Among my personal high-lights was the presentation of Uri Budnik from RightScale, who gave insights how instrastructure services such as Amazon EC2 are actually used today. Not only startups or Facebook application providers like in the beginning, but also Fortune 500 companies are discovering the cloud and moving IT services in public space.
I also liked the presentation of Bernd Becker from Siemens, who has a decade of experience as Application Service Provider (ASP), which is actually the predecessor of cloud-computing. The fact that cloud-computing emerged from the consumer space and is not designed for enterprises from the very beginning will have an impact on the security architecture and raises questions related to security, auditing and prooving resource usage.
Tom Cole stressed the growing importance of identity management and security with the rising popularity of SaaS usage.
Sam Johnston talked about the Open Cloud Initiative that has the goal to define and protect the Open Cloud including everybody’s right to access his data in the cloud via open interfaces in open data formats. Great initiative!
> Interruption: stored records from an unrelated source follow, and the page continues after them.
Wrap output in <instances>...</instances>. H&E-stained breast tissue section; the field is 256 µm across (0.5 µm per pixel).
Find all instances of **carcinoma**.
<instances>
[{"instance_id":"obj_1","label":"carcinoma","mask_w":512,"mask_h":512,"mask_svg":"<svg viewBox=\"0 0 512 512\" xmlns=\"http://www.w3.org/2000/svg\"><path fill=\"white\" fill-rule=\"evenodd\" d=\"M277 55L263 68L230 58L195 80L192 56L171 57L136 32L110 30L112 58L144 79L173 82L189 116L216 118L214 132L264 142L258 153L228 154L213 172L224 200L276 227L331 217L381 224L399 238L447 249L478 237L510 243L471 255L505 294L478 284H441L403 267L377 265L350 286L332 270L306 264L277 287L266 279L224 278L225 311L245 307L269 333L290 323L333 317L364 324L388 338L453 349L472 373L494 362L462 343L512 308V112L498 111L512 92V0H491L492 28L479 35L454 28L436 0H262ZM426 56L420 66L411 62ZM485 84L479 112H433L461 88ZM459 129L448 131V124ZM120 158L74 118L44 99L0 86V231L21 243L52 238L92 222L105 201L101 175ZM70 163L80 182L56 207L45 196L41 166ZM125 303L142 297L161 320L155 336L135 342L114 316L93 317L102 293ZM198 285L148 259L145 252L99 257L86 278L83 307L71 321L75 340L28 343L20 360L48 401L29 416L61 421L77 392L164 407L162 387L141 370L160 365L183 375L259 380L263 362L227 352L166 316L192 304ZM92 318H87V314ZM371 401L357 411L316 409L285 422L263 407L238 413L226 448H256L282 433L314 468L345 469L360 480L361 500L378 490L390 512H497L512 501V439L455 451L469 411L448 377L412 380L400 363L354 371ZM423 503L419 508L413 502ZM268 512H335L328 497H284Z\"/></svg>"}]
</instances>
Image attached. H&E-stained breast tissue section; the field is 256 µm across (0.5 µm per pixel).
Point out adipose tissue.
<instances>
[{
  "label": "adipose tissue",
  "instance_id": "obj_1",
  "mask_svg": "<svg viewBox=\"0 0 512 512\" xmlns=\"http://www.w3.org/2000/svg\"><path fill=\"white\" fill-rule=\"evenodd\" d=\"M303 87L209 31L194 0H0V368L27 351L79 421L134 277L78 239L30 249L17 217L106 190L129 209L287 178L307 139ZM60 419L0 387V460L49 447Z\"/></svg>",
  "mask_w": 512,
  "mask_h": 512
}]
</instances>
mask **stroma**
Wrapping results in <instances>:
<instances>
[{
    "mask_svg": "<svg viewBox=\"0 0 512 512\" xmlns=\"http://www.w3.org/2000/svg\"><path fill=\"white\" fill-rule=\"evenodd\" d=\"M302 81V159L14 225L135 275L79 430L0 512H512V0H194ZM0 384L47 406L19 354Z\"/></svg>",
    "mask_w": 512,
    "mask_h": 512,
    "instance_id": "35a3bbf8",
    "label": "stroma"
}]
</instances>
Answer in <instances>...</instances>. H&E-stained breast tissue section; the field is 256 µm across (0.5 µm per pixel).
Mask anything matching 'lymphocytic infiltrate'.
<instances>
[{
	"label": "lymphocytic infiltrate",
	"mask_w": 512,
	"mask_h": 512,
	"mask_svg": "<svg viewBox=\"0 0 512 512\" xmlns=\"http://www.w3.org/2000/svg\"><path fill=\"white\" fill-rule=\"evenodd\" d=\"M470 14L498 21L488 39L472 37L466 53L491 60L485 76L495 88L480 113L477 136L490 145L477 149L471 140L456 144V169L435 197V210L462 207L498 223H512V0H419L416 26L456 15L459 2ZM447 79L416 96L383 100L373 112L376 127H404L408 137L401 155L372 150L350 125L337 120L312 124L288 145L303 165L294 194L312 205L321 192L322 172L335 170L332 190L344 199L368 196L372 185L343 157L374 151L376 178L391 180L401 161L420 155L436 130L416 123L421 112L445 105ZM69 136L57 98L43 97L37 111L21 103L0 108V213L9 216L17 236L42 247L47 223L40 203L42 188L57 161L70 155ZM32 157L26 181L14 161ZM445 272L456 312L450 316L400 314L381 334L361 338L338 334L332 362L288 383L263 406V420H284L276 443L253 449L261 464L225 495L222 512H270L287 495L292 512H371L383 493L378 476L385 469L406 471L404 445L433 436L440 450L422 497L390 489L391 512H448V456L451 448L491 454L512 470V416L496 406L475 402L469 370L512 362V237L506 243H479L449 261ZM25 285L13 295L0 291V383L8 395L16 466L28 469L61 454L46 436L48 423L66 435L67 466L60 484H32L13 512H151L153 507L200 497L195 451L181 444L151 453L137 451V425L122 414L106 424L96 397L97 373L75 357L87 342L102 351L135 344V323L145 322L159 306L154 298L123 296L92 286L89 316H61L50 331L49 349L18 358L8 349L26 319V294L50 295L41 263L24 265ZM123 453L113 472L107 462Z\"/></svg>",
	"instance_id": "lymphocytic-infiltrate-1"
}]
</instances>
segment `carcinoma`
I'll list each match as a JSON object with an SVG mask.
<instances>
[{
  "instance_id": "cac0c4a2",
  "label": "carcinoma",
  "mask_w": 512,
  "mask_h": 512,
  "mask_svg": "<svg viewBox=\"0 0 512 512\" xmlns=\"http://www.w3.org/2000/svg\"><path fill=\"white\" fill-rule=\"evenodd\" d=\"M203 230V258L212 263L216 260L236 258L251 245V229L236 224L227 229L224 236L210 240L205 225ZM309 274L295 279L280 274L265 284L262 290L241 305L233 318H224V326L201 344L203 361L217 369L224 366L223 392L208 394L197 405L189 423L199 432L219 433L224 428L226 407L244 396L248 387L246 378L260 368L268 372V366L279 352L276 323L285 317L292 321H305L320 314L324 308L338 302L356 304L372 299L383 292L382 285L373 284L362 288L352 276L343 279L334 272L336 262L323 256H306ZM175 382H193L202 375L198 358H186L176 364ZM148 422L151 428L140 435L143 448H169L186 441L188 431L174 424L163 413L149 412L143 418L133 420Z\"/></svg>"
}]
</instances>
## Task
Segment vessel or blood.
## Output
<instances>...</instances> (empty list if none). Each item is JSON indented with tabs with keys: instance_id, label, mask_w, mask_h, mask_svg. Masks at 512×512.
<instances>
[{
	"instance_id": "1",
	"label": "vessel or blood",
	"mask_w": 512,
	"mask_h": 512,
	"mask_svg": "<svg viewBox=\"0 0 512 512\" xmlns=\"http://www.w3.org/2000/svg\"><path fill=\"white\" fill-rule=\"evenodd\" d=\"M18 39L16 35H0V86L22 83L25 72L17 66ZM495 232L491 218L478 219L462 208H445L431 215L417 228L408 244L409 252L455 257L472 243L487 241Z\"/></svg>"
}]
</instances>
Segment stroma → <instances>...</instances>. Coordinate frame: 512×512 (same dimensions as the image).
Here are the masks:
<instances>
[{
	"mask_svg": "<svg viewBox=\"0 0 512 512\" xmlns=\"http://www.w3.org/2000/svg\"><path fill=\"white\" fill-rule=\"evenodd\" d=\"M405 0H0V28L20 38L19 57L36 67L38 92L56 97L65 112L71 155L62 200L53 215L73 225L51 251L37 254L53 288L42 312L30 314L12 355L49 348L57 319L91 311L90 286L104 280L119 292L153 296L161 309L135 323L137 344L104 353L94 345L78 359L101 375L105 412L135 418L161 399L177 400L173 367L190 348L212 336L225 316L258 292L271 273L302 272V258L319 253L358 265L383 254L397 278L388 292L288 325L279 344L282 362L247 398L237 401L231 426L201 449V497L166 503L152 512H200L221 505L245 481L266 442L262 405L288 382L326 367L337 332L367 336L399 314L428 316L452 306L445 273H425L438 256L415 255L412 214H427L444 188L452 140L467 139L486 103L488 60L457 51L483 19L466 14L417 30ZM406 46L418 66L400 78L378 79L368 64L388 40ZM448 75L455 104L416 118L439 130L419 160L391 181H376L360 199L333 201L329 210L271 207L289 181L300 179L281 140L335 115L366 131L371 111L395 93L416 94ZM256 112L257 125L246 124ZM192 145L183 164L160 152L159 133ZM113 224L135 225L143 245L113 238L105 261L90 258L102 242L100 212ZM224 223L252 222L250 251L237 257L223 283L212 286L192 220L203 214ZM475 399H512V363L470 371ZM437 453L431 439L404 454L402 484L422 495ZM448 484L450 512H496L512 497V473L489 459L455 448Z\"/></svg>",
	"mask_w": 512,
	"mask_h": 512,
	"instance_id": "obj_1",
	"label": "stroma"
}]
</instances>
Panel about Private Clouds
The questions and discussions in the unpanel-session were primarily about importance and justification of private clouds, i.e. cloud computing services built upon the internal infrastructure of an enterprise. The range of opinions were large: “private clouds are not much more than the consequent use of virtualization technology” – “private clouds are an evolutional yet transitional step between internal IT management of today and (public) cloud-based IT management of tomorrow” – “private clouds will always be the first choice for applications with mission-critical data or usecases with small delay and response time requirements“.
I noted a couple of good questions in this workshop. We plan to address some of them in upcoming blog-posts. If you are a workshop participant and you think I forget something important, please let me know in the comments!
- Aren’t private or hybrid clouds (including Amazon’s VPC) a sign that the great vision of public clouds are just a chimera? Frankenstein created his monster, but now that it starts walking we see the need to enchain it?
- Are technical security issues just a way to hide the real problems which are: trust and compliance?
- Can compliance follow the speed of technological progress? Examples: how to retrieve business-related information of an employee that quit the company, when the information is stored at Google? In some countries, strong encryption is not allowed – how to secure privacy of data here?
- What new problems appear related to auditing? One example: how does a server know its location and how can we be sure that the location cannot be faked?
- Aren’t most of the security issues for public clouds are the same as they are for hosting already?
- What is the difference between a cloud-provider and a bank? Much stronger compliance and auditing!
- Will the right to audit be a key differentiator once the cloud-market gets more mature pushing companies like Google or Amazon to change their current habits and attitude?